Le diplomate ivoirien avait récemment protesté contre des propos tenus par le leader de La France insoumise lors d’un meeting à Paris, au cours duquel ce dernier avait dénoncé la situation politique en Côte d’Ivoire et contesté les conditions de la réélection du président Alassane Ouattara en 2025. L’ambassade avait qualifié ces déclarations de « discourtoises », « condescendantes » et « irresponsables ».

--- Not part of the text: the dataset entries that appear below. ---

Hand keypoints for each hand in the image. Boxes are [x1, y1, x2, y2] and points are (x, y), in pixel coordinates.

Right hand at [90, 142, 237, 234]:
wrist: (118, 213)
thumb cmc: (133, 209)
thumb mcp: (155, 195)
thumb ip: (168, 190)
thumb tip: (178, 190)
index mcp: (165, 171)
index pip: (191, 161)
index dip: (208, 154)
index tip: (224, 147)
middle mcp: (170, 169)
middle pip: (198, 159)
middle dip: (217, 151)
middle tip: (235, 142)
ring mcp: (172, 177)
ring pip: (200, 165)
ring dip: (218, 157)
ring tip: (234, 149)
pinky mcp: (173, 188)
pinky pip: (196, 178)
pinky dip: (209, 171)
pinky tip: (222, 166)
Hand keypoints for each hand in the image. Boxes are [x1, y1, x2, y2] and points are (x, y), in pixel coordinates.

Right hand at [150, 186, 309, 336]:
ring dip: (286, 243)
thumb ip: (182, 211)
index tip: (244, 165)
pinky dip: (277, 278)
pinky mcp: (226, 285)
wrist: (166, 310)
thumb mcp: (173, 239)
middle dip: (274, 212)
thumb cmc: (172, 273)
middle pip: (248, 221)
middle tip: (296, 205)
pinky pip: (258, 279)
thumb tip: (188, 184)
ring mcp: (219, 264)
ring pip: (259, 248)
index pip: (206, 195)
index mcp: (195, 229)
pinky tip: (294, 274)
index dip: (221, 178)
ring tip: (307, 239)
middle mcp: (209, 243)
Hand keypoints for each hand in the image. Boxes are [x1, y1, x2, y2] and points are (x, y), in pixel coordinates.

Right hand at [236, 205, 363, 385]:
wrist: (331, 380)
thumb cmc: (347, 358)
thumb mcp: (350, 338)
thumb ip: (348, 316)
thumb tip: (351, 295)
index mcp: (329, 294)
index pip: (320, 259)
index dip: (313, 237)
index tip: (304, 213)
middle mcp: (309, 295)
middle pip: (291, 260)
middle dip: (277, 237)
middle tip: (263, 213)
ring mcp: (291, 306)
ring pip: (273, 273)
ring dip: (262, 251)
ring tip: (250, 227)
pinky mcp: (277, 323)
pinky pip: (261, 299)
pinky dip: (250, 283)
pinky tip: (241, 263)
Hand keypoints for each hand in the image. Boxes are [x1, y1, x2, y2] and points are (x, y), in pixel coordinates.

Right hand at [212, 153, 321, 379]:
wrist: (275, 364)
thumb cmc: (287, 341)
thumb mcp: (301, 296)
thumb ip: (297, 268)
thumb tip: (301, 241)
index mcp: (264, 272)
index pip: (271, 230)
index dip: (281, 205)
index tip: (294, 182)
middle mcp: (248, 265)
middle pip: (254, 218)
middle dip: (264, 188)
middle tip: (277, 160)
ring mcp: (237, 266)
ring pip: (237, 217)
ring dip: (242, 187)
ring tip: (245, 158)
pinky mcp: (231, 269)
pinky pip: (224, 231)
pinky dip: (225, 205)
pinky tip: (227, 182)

Dans sa tribune, Nady Bamba reconnaît les qualités littéraires de Maurice Bandaman, tout en contestant sa posture diplomatique. Pour elle, la souveraineté nationale ne saurait être invoquée uniquement lorsque les critiques viennent de l’étranger. « La souveraineté ne doit pas devenir le refuge de nos contradictions », écrit-elle en substance.
La proche de l’ancien chef de l’État estime que les dirigeants africains doivent assumer leurs choix politiques sans attribuer systématiquement leurs difficultés aux puissances étrangères. Elle dénonce notamment ce qu’elle considère comme un « afro-fatalisme » consistant à faire porter à l’Occident la responsabilité exclusive des crises africaines.
Nady Bamba revient également sur les relations entre Abidjan et Paris, accusant la France de privilégier ses intérêts économiques et stratégiques au détriment des questions liées aux droits de l’Homme. Selon elle, ce silence diplomatique traduit davantage une volonté de préserver des positions acquises qu’une réelle politique de non-ingérence.
La tribune appelle enfin à une lecture plus nuancée des rapports entre États. Pour Nady Bamba, ni la France ne peut être réduite aux actions de Nicolas Sarkozy ou aux déclarations de Jean-Luc Mélenchon, ni la Côte d’Ivoire à la seule figure de son président. Une prise de position qui relance le débat sur la souveraineté, la démocratie et les relations franco-ivoiriennes.